> **Your instructions**
In the passage below about growing up in Grand Falls, New Brunswick, which river plunges over the falls there?

Passage to read Start Marker

My name is Sandy Chasse,
pronounced “Shah-say” if you’re an American or any one of the dozens of friends or acquaintances I’ve
accumulated around the world. I turned 30 a month and a half ago. I began my third decade in Washington, DC, where I live in an ageing but sturdy apartment
complex with my husband, Kurt, and my nine-month-old son, Julien-Marc. Upon hearing it, most people defer to the English pronunciation
of my son’s name, and some are even relieved when they learn I call him simply “JM.” A small group of people,
far from here, can say his name exactly like I do, with the subtle, quick aspiration of the French “r” in “Marc.”
These folks also know how to say my last name, and when I hear it pronounced this way I smile, remembering the farm and forest
country from whence it came. I’m from Grand Falls, New
Brunswick, otherwise known as Grand-Sault.
When I first moved to
Washington, I was elated to discover the beauty and breadth of the Potomac River, which delineates
the District’s southern border with Virginia. The
Potomac (that’s Poh-TOH-mac, not Pot-o-MAC, as I used to think it was called) is a
wide, verdantly flanked body, one of several commercially important rivers that are an integral part of the places I’ve
called home. Among others, I’ve seen the brown Han that cuts through the heart of Seoul,
Korea; the long and oft-plied Danube in Bratislava,
Slovakia; the narrow, pleasure-boated Main
of the Bavarian plains. I’ve always had a bit of a romantic infatuation with rivers — the way they come, but more
importantly, the way they keep going, past either willows and other fluvial greenery, or past the urban geometry that’s
evidence of human dependency on flowing water. Near any river, I always look downstream, to the very point where a bend in
the course eventually obstructs any further view of the water. At this point of any river I’ve seen, I’ve always
wondered, “Where does it go? Where would I go if I were on a boat?” This no doubt comes from growing up in a very
small town with a large river flowing right through it.

Upon seeing the name of
my hometown on exit signs along the Trans-Canada Highway, it takes out-of-province motorists all of
three seconds to figure out what the frigid Saint John River encounters at Grand Falls. Encouragingly,
many an Ontarian shuttling to Nova Scotia find the 15 minutes needed to leave the highway, park at the Malabeam Welcome Centre,
snap a photo of the spring freshet thundering 23 metres down into the gorge, and pick up a Tim Horton’s coffee on their
way back out to the highway (they’ll make it to Truro by late afternoon.) Unlike
other 15 minute stops along the New Brunswick portion of the Trans-Canada, Grand
Falls easily evokes its pit stop status when I mention it to non-New Brunswickers: “Oh yah, nice falls,
those. Stopped on our way to Nova Scotia
last year.”

Passage to read End Marker
Extracted material Start Marker

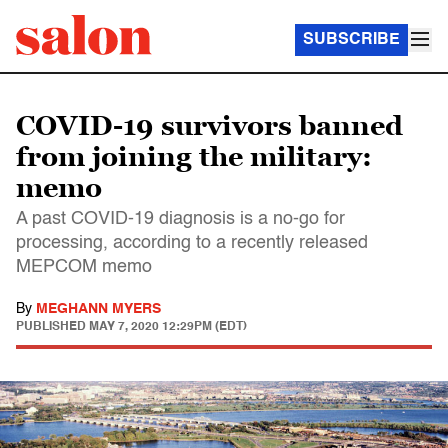
SUBSCRIBE
COVID-19 survivors banned
from joining the military:
memo
A past COVID-19 diagnosis is a no-go for
processing, according to a recently released
MEPCOM memo
By
MEGHANN MYERS
PUBLISHED
MAY 7, 2020 12:29PM (EDT)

Extracted material End Marker

> **Written answer**
The Saint John River.